How to complete this task: Revise every one of the rows below so that "Techno-Economic Analysis" becomes "Techno-Economic Assessment", keeping all other text unchanged. Leave the pictures out of your answer.

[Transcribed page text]
────

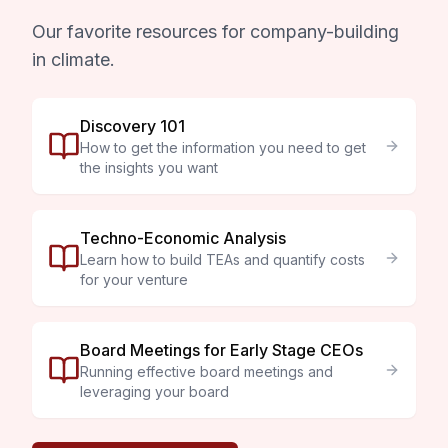
Our favorite resources for company-building
in climate.
Discovery 101
How to get the information you need to get
the insights you want
Techno-Economic Analysis
Learn how to build TEAs and quantify costs
for your venture
Board Meetings for Early Stage CEOs
Running effective board meetings and
leveraging your board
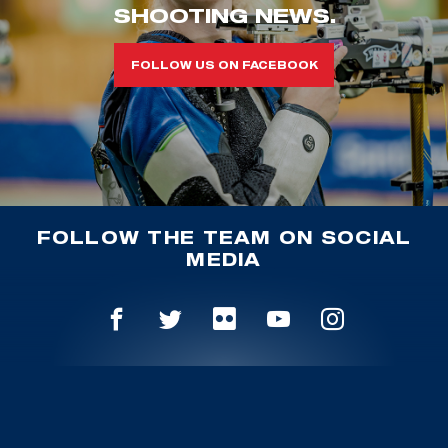
SHOOTING NEWS.
FOLLOW US ON FACEBOOK
FOLLOW THE TEAM ON SOCIAL
MEDIA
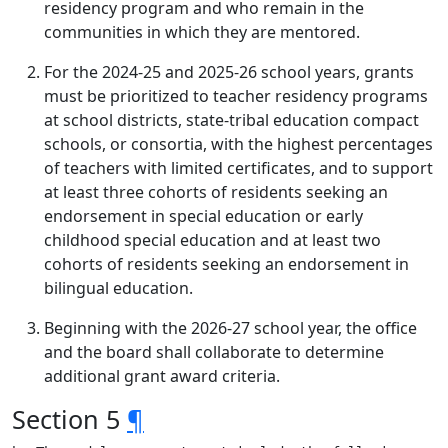
residency program and who remain in the
communities in which they are mentored.
For the 2024-25 and 2025-26 school years, grants
must be prioritized to teacher residency programs
at school districts, state-tribal education compact
schools, or consortia, with the highest percentages
of teachers with limited certificates, and to support
at least three cohorts of residents seeking an
endorsement in special education or early
childhood special education and at least two
cohorts of residents seeking an endorsement in
bilingual education.
Beginning with the 2026-27 school year, the office
and the board shall collaborate to determine
additional grant award criteria.
Section 5
¶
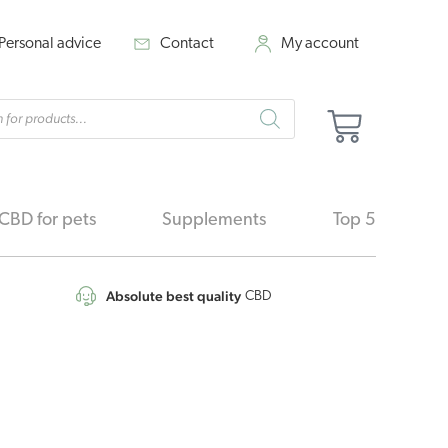
Personal advice
Contact
My account
cts
Cart
h
CBD for pets
Supplements
Top 5
Absolute best quality
CBD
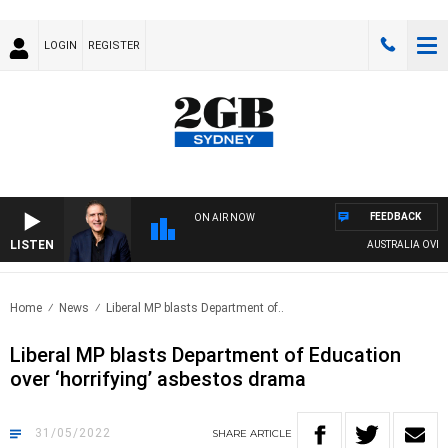
LOGIN
REGISTER
FEEDBACK
ON AIR NOW
LISTEN
AUSTRALIA OVERNIGH
Home
News
Liberal MP blasts Department of..
Liberal MP blasts Department of Education
over ‘horrifying’ asbestos drama
31/05/2022
SHARE
ARTICLE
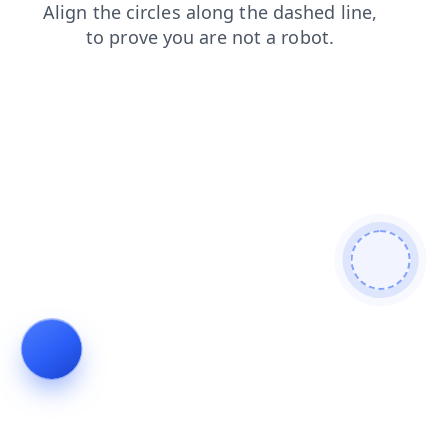
shop
login
contacts
products
news
blog
search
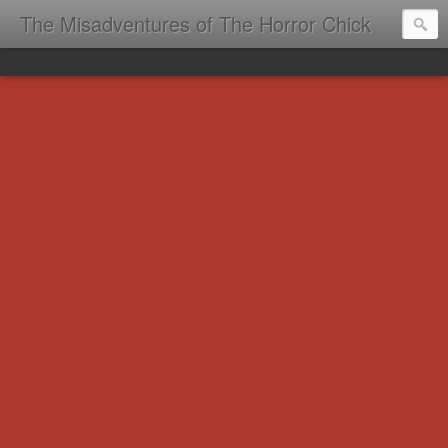
The Misadventures of The Horror Chick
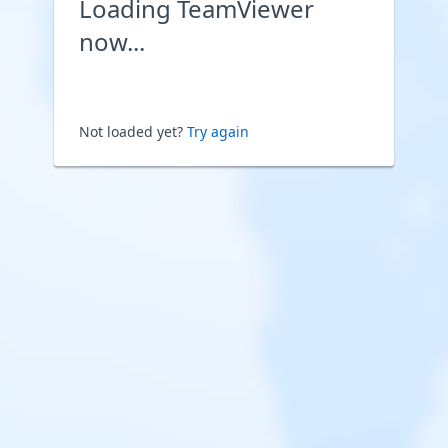
Loading TeamViewer
now...
Not loaded yet?
Try again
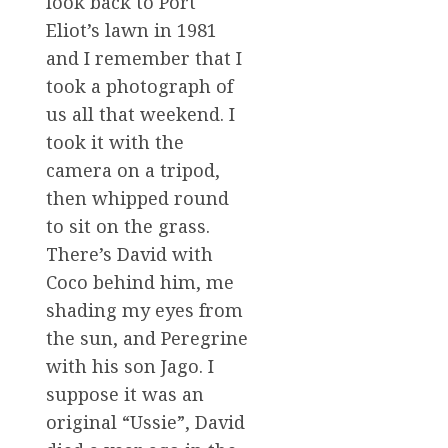
look back to Port
Eliot’s lawn in 1981
and I remember that I
took a photograph of
us all that weekend. I
took it with the
camera on a tripod,
then whipped round
to sit on the grass.
There’s David with
Coco behind him, me
shading my eyes from
the sun, and Peregrine
with his son Jago. I
suppose it was an
original “Ussie”, David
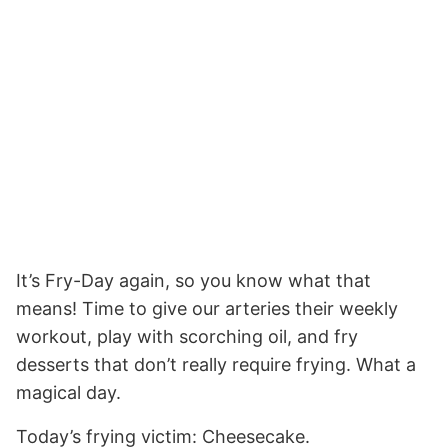
It’s Fry-Day again, so you know what that
means! Time to give our arteries their weekly
workout, play with scorching oil, and fry
desserts that don’t really require frying. What a
magical day.
Today’s frying victim: Cheesecake.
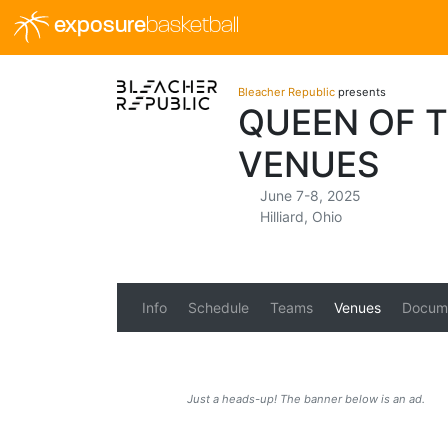
exposure
basketball
Bleacher Republic
presents
QUEEN OF T
VENUES
June 7-8, 2025
Hilliard, Ohio
Info
Schedule
Teams
Venues
Docum
Just a heads-up! The banner below is an ad.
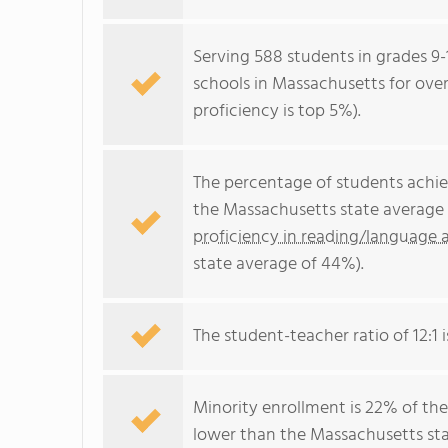
Serving 588 students in grades 9-1
schools in Massachusetts for over
proficiency is top 5%).
The percentage of students achi
the Massachusetts state average 
proficiency in reading/language a
state average of 44%).
The student-teacher ratio of 12:1 i
Minority enrollment is 22% of the
lower than the Massachusetts sta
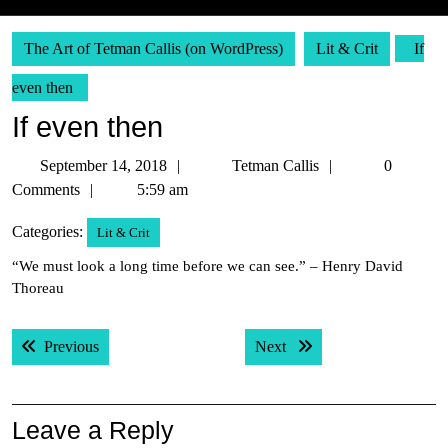
The Art of Tetman Callis (on WordPress)
Lit & Crit
If
even then
If even then
September
Tetman
September 14, 2018
Tetman Callis
0
14,
Callis
Comments
5:59 am
2018
Categories:
Lit & Crit
“We must look a long time before we can see.” – Henry David
Thoreau
Post
Previous post:
Next post:
Previous
Next
navigation
Leave a Reply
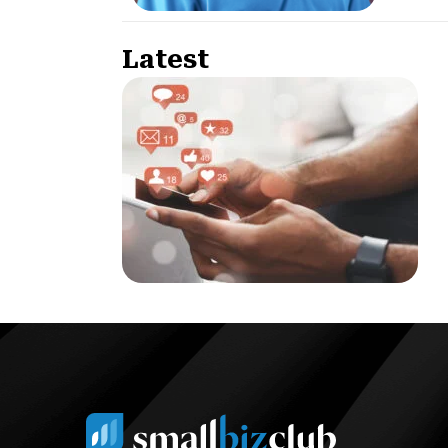
Latest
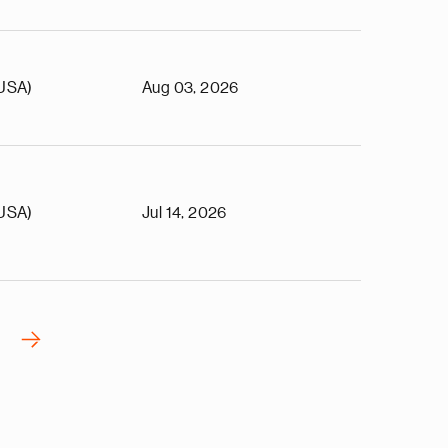
(USA)
Aug 03, 2026
(USA)
Jul 14, 2026
›
N
e
x
t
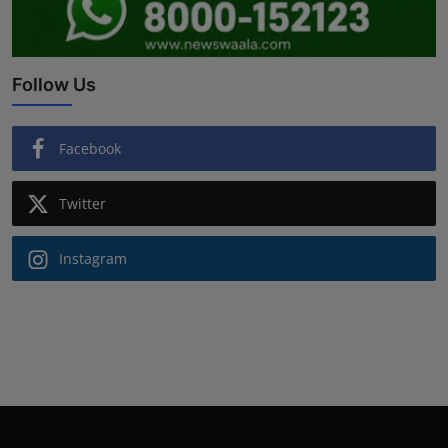
Follow Us
Facebook
Twitter
Instagram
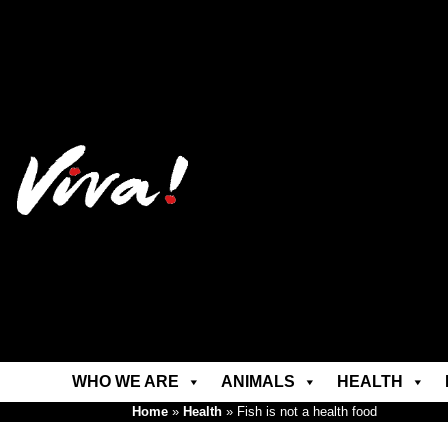
WHO WE ARE
ANIMALS
HEALTH
Home
»
Health
»
Fish is not a health food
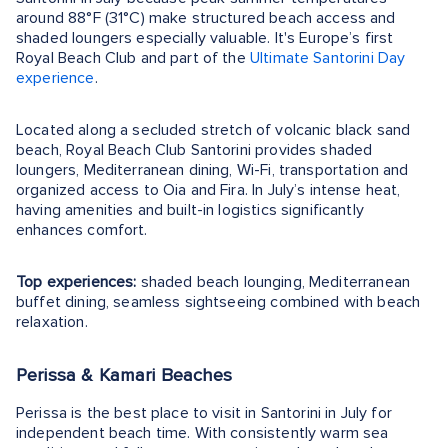
around 88°F (31°C) make structured beach access and
shaded loungers especially valuable. It's Europe’s first
Royal Beach Club and part of the
Ultimate Santorini Day
experience
.
Located along a secluded stretch of volcanic black sand
beach, Royal Beach Club Santorini provides shaded
loungers, Mediterranean dining, Wi-Fi, transportation and
organized access to Oia and Fira. In July’s intense heat,
having amenities and built-in logistics significantly
enhances comfort.
Top experiences:
shaded beach lounging, Mediterranean
buffet dining, seamless sightseeing combined with beach
relaxation.
Perissa & Kamari Beaches
Perissa is the best place to visit in Santorini in July for
independent beach time. With consistently warm sea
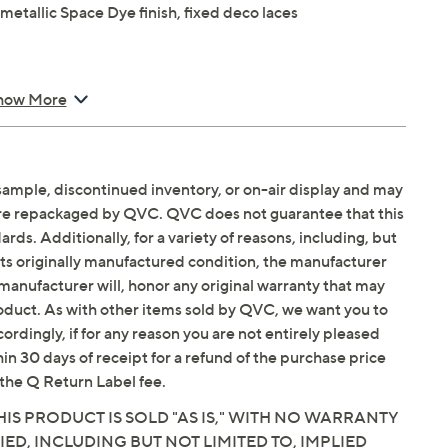
metallic Space Dye finish, fixed deco laces
how More
balance
sample, discontinued inventory, or on-air display and may
are repackaged by QVC. QVC does not guarantee that this
Email Me a Reminder
Saturday, August 15,
ds. Additionally, for a variety of reasons, including, but
in its originally manufactured condition, the manufacturer
manufacturer will, honor any original warranty that may
roduct. As with other items sold by QVC, we want you to
ordingly, if for any reason you are not entirely pleased
hin 30 days of receipt for a refund of the purchase price
the Q Return Label fee.
IS PRODUCT IS SOLD "AS IS," WITH NO WARRANTY
IED, INCLUDING BUT NOT LIMITED TO, IMPLIED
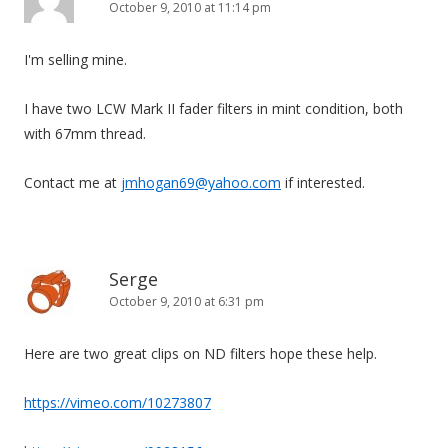
October 9, 2010 at 11:14 pm
I'm selling mine.
I have two LCW Mark II fader filters in mint condition, both
with 67mm thread.
Contact me at
jmhogan69@yahoo.com
if interested.
Serge
October 9, 2010 at 6:31 pm
Here are two great clips on ND filters hope these help.
https://vimeo.com/10273807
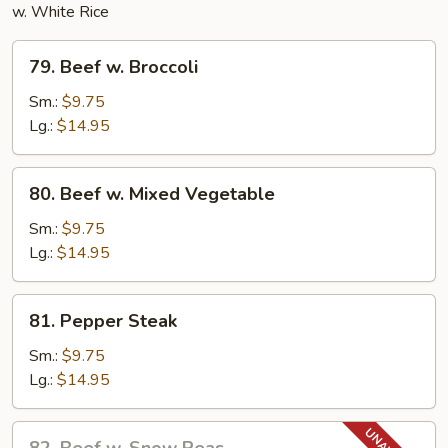
w. White Rice
79.
79. Beef w. Broccoli
Beef
w.
Sm.:
$9.75
Broccoli
Lg.:
$14.95
80.
80. Beef w. Mixed Vegetable
Beef
w.
Sm.:
$9.75
Mixed
Lg.:
$14.95
Vegetable
81.
81. Pepper Steak
Pepper
Steak
Sm.:
$9.75
Lg.:
$14.95
82.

────

Response to the task:
Our favorite resources for company-building
in climate.
Discovery 101
How to get the information you need to get
the insights you want
Techno-Economic Assessment
Learn how to build TEAs and quantify costs
for your venture
Board Meetings for Early Stage CEOs
Running effective board meetings and
leveraging your board
SHOOTING NEWS.
FOLLOW US ON FACEBOOK
FOLLOW THE TEAM ON SOCIAL
MEDIA
residency program and who remain in the
communities in which they are mentored.
For the 2024-25 and 2025-26 school years, grants
must be prioritized to teacher residency programs
at school districts, state-tribal education compact
schools, or consortia, with the highest percentages
of teachers with limited certificates, and to support
at least three cohorts of residents seeking an
endorsement in special education or early
childhood special education and at least two
cohorts of residents seeking an endorsement in
bilingual education.
Beginning with the 2026-27 school year, the office
and the board shall collaborate to determine
additional grant award criteria.
Section 5
¶
Personal advice
Contact
My account
cts
Cart
h
CBD for pets
Supplements
Top 5
Absolute best quality
CBD
LOGIN
REGISTER
FEEDBACK
ON AIR NOW
LISTEN
AUSTRALIA OVERNIGH
Home
News
Liberal MP blasts Department of..
Liberal MP blasts Department of Education
over ‘horrifying’ asbestos drama
31/05/2022
SHARE
ARTICLE
shop
login
contacts
products
news
blog
search
The Misadventures of The Horror Chick
Loading TeamViewer
now...
Not loaded yet?
Try again
look back to Port
Eliot’s lawn in 1981
and I remember that I
took a photograph of
us all that weekend. I
took it with the
camera on a tripod,
then whipped round
to sit on the grass.
There’s David with
Coco behind him, me
shading my eyes from
the sun, and Peregrine
with his son Jago. I
suppose it was an
original “Ussie”, David
It’s Fry-Day again, so you know what that
means! Time to give our arteries their weekly
workout, play with scorching oil, and fry
desserts that don’t really require frying. What a
magical day.
Today’s frying victim: Cheesecake.
exposure
basketball
Bleacher Republic
presents
QUEEN OF T
VENUES
June 7-8, 2025
Hilliard, Ohio
Info
Schedule
Teams
Venues
Docum
Just a heads-up! The banner below is an ad.
Serving 588 students in grades 9-1
schools in Massachusetts for over
proficiency is top 5%).
The percentage of students achi
the Massachusetts state average 
proficiency in reading/language a
state average of 44%).
The student-teacher ratio of 12:1 i
Minority enrollment is 22% of the
lower than the Massachusetts sta
The Art of Tetman Callis (on WordPress)
Lit & Crit
If
even then
If even then
September
Tetman
September 14, 2018
Tetman Callis
0
14,
Callis
Comments
5:59 am
2018
Categories:
Lit & Crit
“We must look a long time before we can see.” – Henry David
Thoreau
Post
Previous post:
Next post:
Previous
Next
navigation
Leave a Reply
Latest
(USA)
Aug 03, 2026
(USA)
Jul 14, 2026
›
N
e
x
t
Follow Us
Facebook
Twitter
Instagram
WHO WE ARE
ANIMALS
HEALTH
Home
»
Health
»
Fish is not a health food
around 88°F (31°C) make structured beach access and
shaded loungers especially valuable. It's Europe’s first
Royal Beach Club and part of the
Ultimate Santorini Day
experience
.
Located along a secluded stretch of volcanic black sand
beach, Royal Beach Club Santorini provides shaded
loungers, Mediterranean dining, Wi-Fi, transportation and
organized access to Oia and Fira. In July’s intense heat,
having amenities and built-in logistics significantly
enhances comfort.
Top experiences:
shaded beach lounging, Mediterranean
buffet dining, seamless sightseeing combined with beach
relaxation.
Perissa & Kamari Beaches
Perissa is the best place to visit in Santorini in July for
independent beach time. With consistently warm sea
metallic Space Dye finish, fixed deco laces
how More
balance
sample, discontinued inventory, or on-air display and may
are repackaged by QVC. QVC does not guarantee that this
Email Me a Reminder
Saturday, August 15,
ds. Additionally, for a variety of reasons, including, but
in its originally manufactured condition, the manufacturer
manufacturer will, honor any original warranty that may
roduct. As with other items sold by QVC, we want you to
ordingly, if for any reason you are not entirely pleased
hin 30 days of receipt for a refund of the purchase price
the Q Return Label fee.
IS PRODUCT IS SOLD "AS IS," WITH NO WARRANTY
IED, INCLUDING BUT NOT LIMITED TO, IMPLIED
October 9, 2010 at 11:14 pm
I'm selling mine.
I have two LCW Mark II fader filters in mint condition, both
with 67mm thread.
Contact me at
jmhogan69@yahoo.com
if interested.
Serge
October 9, 2010 at 6:31 pm
Here are two great clips on ND filters hope these help.
https://vimeo.com/10273807
w. White Rice
79.
79. Beef w. Broccoli
Beef
w.
Sm.:
$9.75
Broccoli
Lg.:
$14.95
80.
80. Beef w. Mixed Vegetable
Beef
w.
Sm.:
$9.75
Mixed
Lg.:
$14.95
Vegetable
81.
81. Pepper Steak
Pepper
Steak
Sm.:
$9.75
Lg.:
$14.95
82.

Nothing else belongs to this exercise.